------ Data provided

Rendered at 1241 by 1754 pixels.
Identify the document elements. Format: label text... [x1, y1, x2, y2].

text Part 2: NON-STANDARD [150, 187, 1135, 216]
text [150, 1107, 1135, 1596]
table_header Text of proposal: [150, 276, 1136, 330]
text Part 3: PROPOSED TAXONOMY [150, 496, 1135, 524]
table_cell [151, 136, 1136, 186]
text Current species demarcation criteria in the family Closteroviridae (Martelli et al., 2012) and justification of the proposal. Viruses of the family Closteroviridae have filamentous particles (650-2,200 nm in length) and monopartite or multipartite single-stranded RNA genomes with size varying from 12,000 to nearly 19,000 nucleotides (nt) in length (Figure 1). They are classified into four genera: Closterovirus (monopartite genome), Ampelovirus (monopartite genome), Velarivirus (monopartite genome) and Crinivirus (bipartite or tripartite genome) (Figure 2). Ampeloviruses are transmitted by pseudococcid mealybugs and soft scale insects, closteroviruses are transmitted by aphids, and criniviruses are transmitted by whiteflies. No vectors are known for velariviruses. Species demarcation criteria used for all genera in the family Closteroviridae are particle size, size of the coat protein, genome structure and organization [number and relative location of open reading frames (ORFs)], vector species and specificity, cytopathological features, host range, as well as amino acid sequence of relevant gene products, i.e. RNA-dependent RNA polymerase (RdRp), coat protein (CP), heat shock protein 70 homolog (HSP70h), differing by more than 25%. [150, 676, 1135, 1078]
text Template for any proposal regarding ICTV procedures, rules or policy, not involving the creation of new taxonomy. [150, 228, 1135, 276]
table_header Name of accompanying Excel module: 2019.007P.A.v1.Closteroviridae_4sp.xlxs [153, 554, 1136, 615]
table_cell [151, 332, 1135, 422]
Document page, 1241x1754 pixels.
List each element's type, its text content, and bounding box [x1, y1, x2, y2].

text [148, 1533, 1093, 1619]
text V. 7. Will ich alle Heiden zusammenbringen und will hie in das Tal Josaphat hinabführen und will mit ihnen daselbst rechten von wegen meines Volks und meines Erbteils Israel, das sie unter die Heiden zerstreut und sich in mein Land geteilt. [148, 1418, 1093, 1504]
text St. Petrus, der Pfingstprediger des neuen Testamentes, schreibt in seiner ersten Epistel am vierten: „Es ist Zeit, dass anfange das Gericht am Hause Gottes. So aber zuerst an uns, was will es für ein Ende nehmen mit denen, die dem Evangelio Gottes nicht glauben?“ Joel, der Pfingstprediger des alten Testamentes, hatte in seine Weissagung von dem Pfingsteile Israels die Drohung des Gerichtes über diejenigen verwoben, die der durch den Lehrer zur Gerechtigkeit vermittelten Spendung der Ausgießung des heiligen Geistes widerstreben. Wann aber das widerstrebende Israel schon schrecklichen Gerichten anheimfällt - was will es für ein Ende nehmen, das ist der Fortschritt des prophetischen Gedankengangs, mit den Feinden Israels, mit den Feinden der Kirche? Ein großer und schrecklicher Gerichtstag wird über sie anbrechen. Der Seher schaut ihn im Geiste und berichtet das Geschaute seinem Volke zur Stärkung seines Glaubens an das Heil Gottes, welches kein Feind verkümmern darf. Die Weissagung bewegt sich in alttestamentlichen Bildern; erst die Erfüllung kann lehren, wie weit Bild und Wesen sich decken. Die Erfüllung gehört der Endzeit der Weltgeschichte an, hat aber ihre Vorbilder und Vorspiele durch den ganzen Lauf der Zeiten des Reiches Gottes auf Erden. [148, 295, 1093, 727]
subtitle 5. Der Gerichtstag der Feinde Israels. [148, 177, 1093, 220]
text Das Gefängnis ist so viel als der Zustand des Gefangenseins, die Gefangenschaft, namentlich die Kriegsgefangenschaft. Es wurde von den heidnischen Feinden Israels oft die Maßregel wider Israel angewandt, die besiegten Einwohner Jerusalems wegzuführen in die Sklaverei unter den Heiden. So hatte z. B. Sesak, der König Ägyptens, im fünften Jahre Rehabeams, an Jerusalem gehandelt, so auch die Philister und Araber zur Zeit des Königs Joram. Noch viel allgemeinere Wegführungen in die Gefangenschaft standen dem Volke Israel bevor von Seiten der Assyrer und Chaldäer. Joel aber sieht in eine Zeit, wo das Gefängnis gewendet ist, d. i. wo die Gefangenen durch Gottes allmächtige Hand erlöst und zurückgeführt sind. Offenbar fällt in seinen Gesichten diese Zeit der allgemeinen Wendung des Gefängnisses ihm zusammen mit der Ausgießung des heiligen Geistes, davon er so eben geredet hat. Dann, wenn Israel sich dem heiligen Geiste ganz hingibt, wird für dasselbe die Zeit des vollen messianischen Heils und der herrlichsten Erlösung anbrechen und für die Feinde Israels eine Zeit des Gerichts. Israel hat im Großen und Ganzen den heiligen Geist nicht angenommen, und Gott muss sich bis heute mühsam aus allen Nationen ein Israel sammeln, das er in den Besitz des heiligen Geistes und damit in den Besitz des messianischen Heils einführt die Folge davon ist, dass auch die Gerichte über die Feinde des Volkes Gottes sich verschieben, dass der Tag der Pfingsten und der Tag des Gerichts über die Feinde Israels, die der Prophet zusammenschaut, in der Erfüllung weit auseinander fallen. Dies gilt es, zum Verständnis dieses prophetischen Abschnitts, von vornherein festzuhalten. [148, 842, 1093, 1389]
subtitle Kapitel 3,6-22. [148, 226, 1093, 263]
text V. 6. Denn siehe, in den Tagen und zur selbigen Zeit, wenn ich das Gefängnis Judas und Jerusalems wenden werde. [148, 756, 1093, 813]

------------

**Assignment:**
Output every line of the listing word for word.

**Exercise response:**
Rendered at 1241 by 1754 pixels.
Identify the document elements. Format: label text... [x1, y1, x2, y2].

text Part 2: NON-STANDARD [150, 187, 1135, 216]
text [150, 1107, 1135, 1596]
table_header Text of proposal: [150, 276, 1136, 330]
text Part 3: PROPOSED TAXONOMY [150, 496, 1135, 524]
table_cell [151, 136, 1136, 186]
text Current species demarcation criteria in the family Closteroviridae (Martelli et al., 2012) and justification of the proposal. Viruses of the family Closteroviridae have filamentous particles (650-2,200 nm in length) and monopartite or multipartite single-stranded RNA genomes with size varying from 12,000 to nearly 19,000 nucleotides (nt) in length (Figure 1). They are classified into four genera: Closterovirus (monopartite genome), Ampelovirus (monopartite genome), Velarivirus (monopartite genome) and Crinivirus (bipartite or tripartite genome) (Figure 2). Ampeloviruses are transmitted by pseudococcid mealybugs and soft scale insects, closteroviruses are transmitted by aphids, and criniviruses are transmitted by whiteflies. No vectors are known for velariviruses. Species demarcation criteria used for all genera in the family Closteroviridae are particle size, size of the coat protein, genome structure and organization [number and relative location of open reading frames (ORFs)], vector species and specificity, cytopathological features, host range, as well as amino acid sequence of relevant gene products, i.e. RNA-dependent RNA polymerase (RdRp), coat protein (CP), heat shock protein 70 homolog (HSP70h), differing by more than 25%. [150, 676, 1135, 1078]
text Template for any proposal regarding ICTV procedures, rules or policy, not involving the creation of new taxonomy. [150, 228, 1135, 276]
table_header Name of accompanying Excel module: 2019.007P.A.v1.Closteroviridae_4sp.xlxs [153, 554, 1136, 615]
table_cell [151, 332, 1135, 422]
Document page, 1241x1754 pixels.
List each element's type, its text content, and bounding box [x1, y1, x2, y2].

text [148, 1533, 1093, 1619]
text V. 7. Will ich alle Heiden zusammenbringen und will hie in das Tal Josaphat hinabführen und will mit ihnen daselbst rechten von wegen meines Volks und meines Erbteils Israel, das sie unter die Heiden zerstreut und sich in mein Land geteilt. [148, 1418, 1093, 1504]
text St. Petrus, der Pfingstprediger des neuen Testamentes, schreibt in seiner ersten Epistel am vierten: „Es ist Zeit, dass anfange das Gericht am Hause Gottes. So aber zuerst an uns, was will es für ein Ende nehmen mit denen, die dem Evangelio Gottes nicht glauben?“ Joel, der Pfingstprediger des alten Testamentes, hatte in seine Weissagung von dem Pfingsteile Israels die Drohung des Gerichtes über diejenigen verwoben, die der durch den Lehrer zur Gerechtigkeit vermittelten Spendung der Ausgießung des heiligen Geistes widerstreben. Wann aber das widerstrebende Israel schon schrecklichen Gerichten anheimfällt - was will es für ein Ende nehmen, das ist der Fortschritt des prophetischen Gedankengangs, mit den Feinden Israels, mit den Feinden der Kirche? Ein großer und schrecklicher Gerichtstag wird über sie anbrechen. Der Seher schaut ihn im Geiste und berichtet das Geschaute seinem Volke zur Stärkung seines Glaubens an das Heil Gottes, welches kein Feind verkümmern darf. Die Weissagung bewegt sich in alttestamentlichen Bildern; erst die Erfüllung kann lehren, wie weit Bild und Wesen sich decken. Die Erfüllung gehört der Endzeit der Weltgeschichte an, hat aber ihre Vorbilder und Vorspiele durch den ganzen Lauf der Zeiten des Reiches Gottes auf Erden. [148, 295, 1093, 727]
subtitle 5. Der Gerichtstag der Feinde Israels. [148, 177, 1093, 220]
text Das Gefängnis ist so viel als der Zustand des Gefangenseins, die Gefangenschaft, namentlich die Kriegsgefangenschaft. Es wurde von den heidnischen Feinden Israels oft die Maßregel wider Israel angewandt, die besiegten Einwohner Jerusalems wegzuführen in die Sklaverei unter den Heiden. So hatte z. B. Sesak, der König Ägyptens, im fünften Jahre Rehabeams, an Jerusalem gehandelt, so auch die Philister und Araber zur Zeit des Königs Joram. Noch viel allgemeinere Wegführungen in die Gefangenschaft standen dem Volke Israel bevor von Seiten der Assyrer und Chaldäer. Joel aber sieht in eine Zeit, wo das Gefängnis gewendet ist, d. i. wo die Gefangenen durch Gottes allmächtige Hand erlöst und zurückgeführt sind. Offenbar fällt in seinen Gesichten diese Zeit der allgemeinen Wendung des Gefängnisses ihm zusammen mit der Ausgießung des heiligen Geistes, davon er so eben geredet hat. Dann, wenn Israel sich dem heiligen Geiste ganz hingibt, wird für dasselbe die Zeit des vollen messianischen Heils und der herrlichsten Erlösung anbrechen und für die Feinde Israels eine Zeit des Gerichts. Israel hat im Großen und Ganzen den heiligen Geist nicht angenommen, und Gott muss sich bis heute mühsam aus allen Nationen ein Israel sammeln, das er in den Besitz des heiligen Geistes und damit in den Besitz des messianischen Heils einführt die Folge davon ist, dass auch die Gerichte über die Feinde des Volkes Gottes sich verschieben, dass der Tag der Pfingsten und der Tag des Gerichts über die Feinde Israels, die der Prophet zusammenschaut, in der Erfüllung weit auseinander fallen. Dies gilt es, zum Verständnis dieses prophetischen Abschnitts, von vornherein festzuhalten. [148, 842, 1093, 1389]
subtitle Kapitel 3,6-22. [148, 226, 1093, 263]
text V. 6. Denn siehe, in den Tagen und zur selbigen Zeit, wenn ich das Gefängnis Judas und Jerusalems wenden werde. [148, 756, 1093, 813]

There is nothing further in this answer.